Anonymous (18th century)
Anonymous (18th century)

Uji Bridge with Willows and Water Wheel

Details
Anonymous (18th century)
Uji Bridge with Willows and Water Wheel
Pair of six-panel screens; ink, color, gold, silver and gold leaf on paper

59½ x 141½in. (151.1 x 359.1cm.) each (2)
Sale Room Notice
Please note this lot is not the part of the private collection from the previous lots.

Lot Essay

Among Japan's famous beauty spots, perhaps few are adapted more dramatically to the paired-screen format than Uji Bridge, willows and waterwheels in the moonlight. The conventional pictorial treatment is to convey the passage of the seasons by modifying the size of the willow leaves from spring, on the right panel, to summer, on the left, where, on this screen, they are longer and less defined.

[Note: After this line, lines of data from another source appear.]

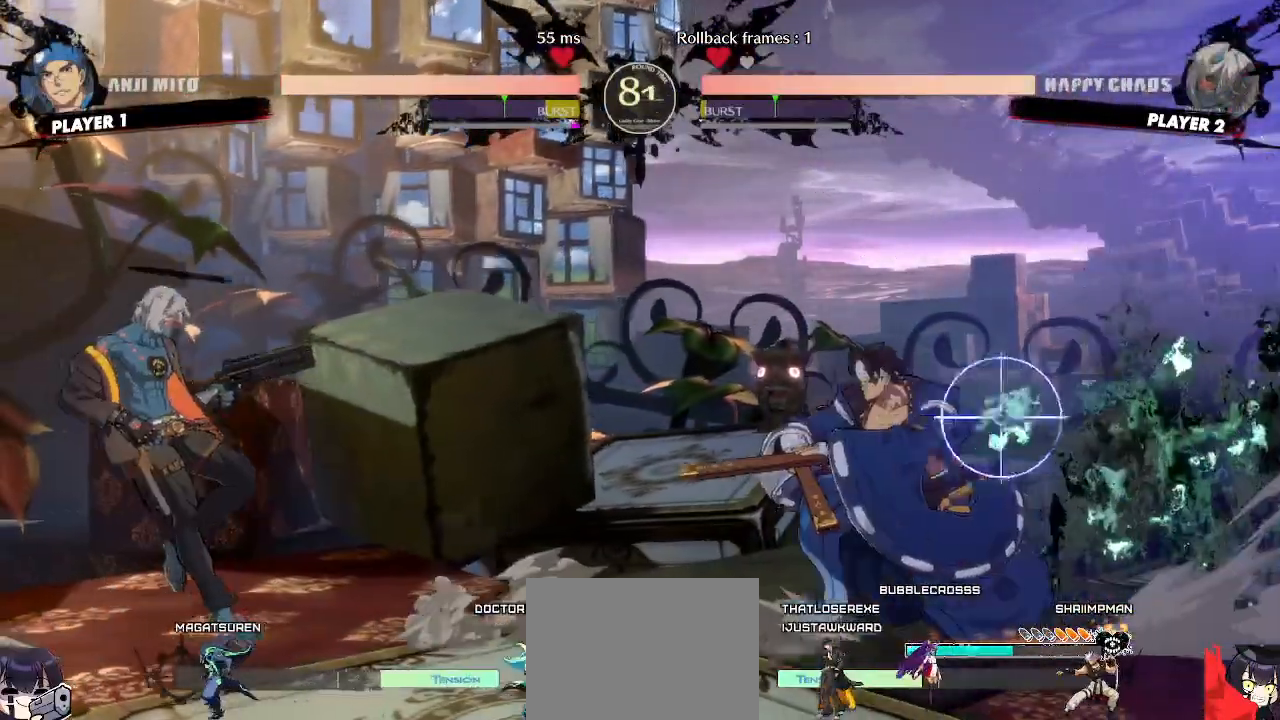
{"dt_ms": 500, "buttons": ["DPAD_LEFT"], "events": []}
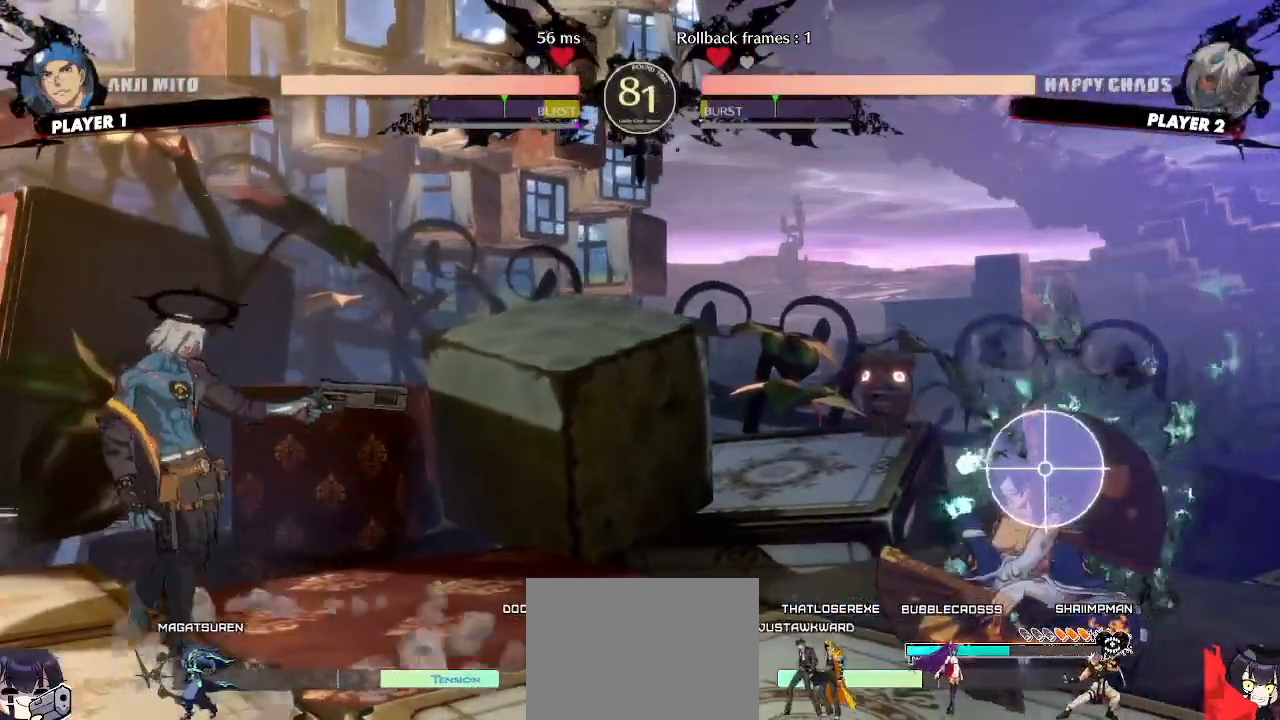
{"dt_ms": 500, "buttons": [], "events": [[67, "DPAD_LEFT", "up"]]}
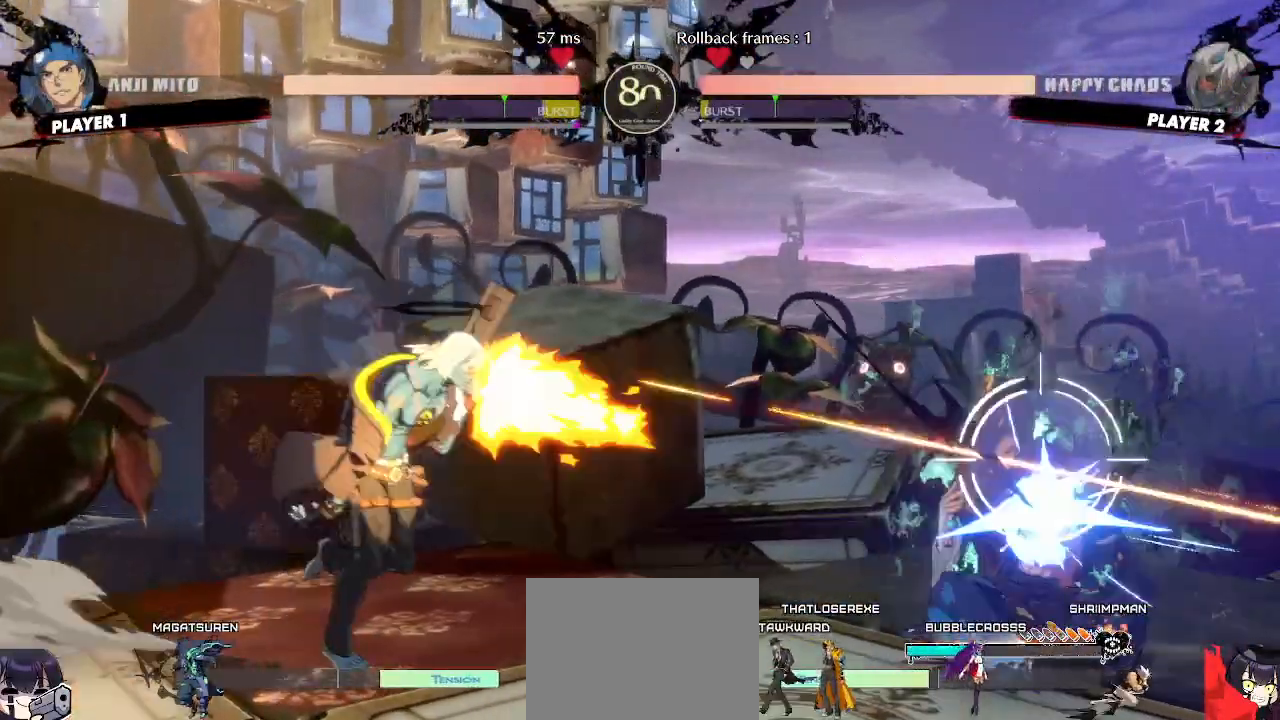
{"dt_ms": 500, "buttons": ["DPAD_LEFT"], "events": [[233, "DPAD_LEFT", "down"]]}
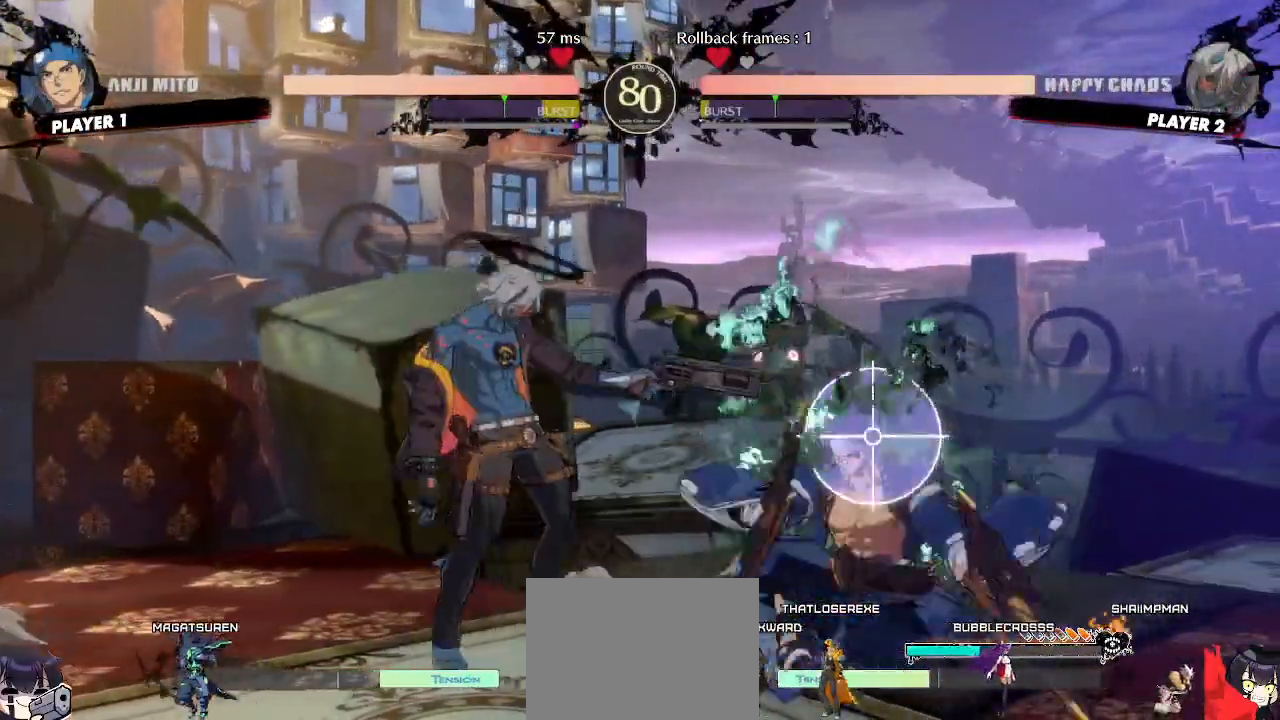
{"dt_ms": 500, "buttons": ["DPAD_DOWN", "DPAD_LEFT"], "events": [[217, "DPAD_LEFT", "up"], [450, "DPAD_DOWN", "down"], [500, "DPAD_LEFT", "down"]]}
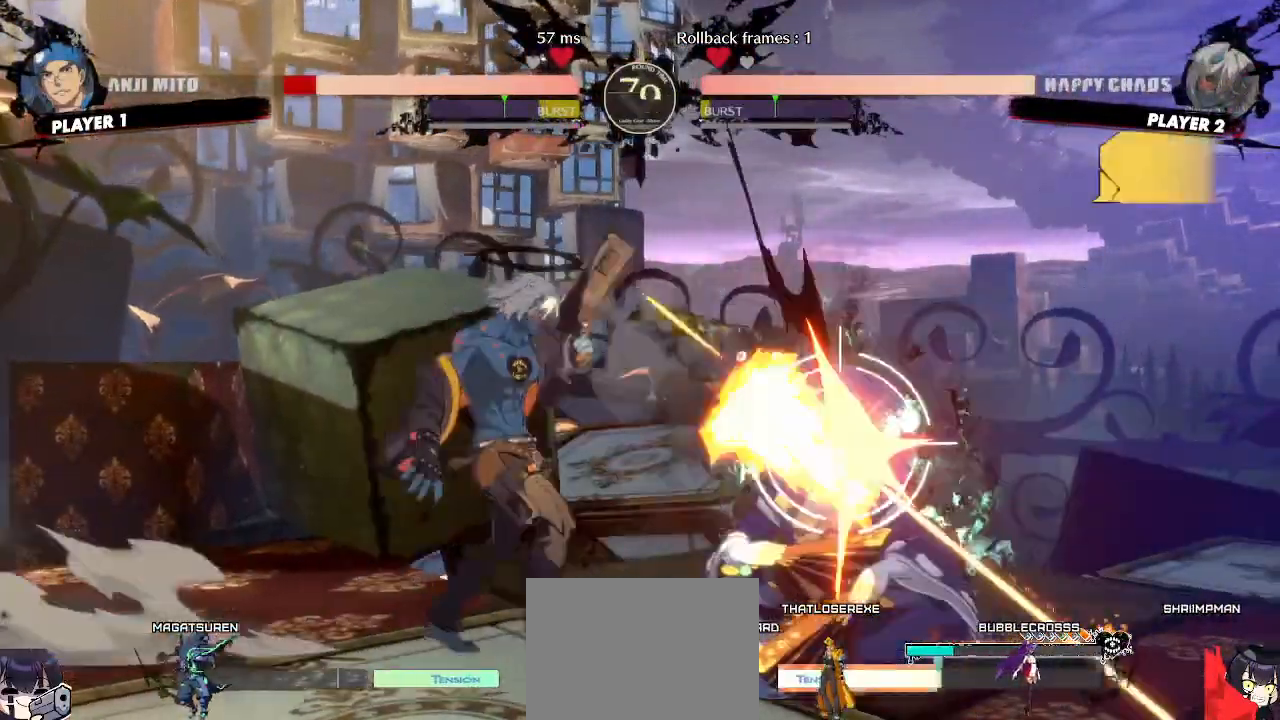
{"dt_ms": 500, "buttons": [], "events": [[33, "DPAD_DOWN", "up"], [67, "DPAD_LEFT", "up"]]}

The Uji River starts as the Seta River that emanates from Lake Biwa, flows through southern Kyoto as the Uji and from Nara as the Yodo River, which empties into Osaka Bay (for a map of Osaka Bay, see lot 544). The original bridge is said to have been built in the seventh century. In the far right of the right panel is a waterwheel and in the center foreground is a basket of stones designed to control the flow of water and to protect the riverbanks. Interspersed with the bands of mist in gold leaf are scalloped clouds arranged with large pieces of cut gold leaf. The half moon in the left panel is silver. The surface has a later coating of varnish. This example of the theme dates from the eighteenth century, about a thousand years after the site entered the poetic canon. Uji serves as the setting for the last ten chapters of The Tale of Genji, ending with "The Bridge of Dreams."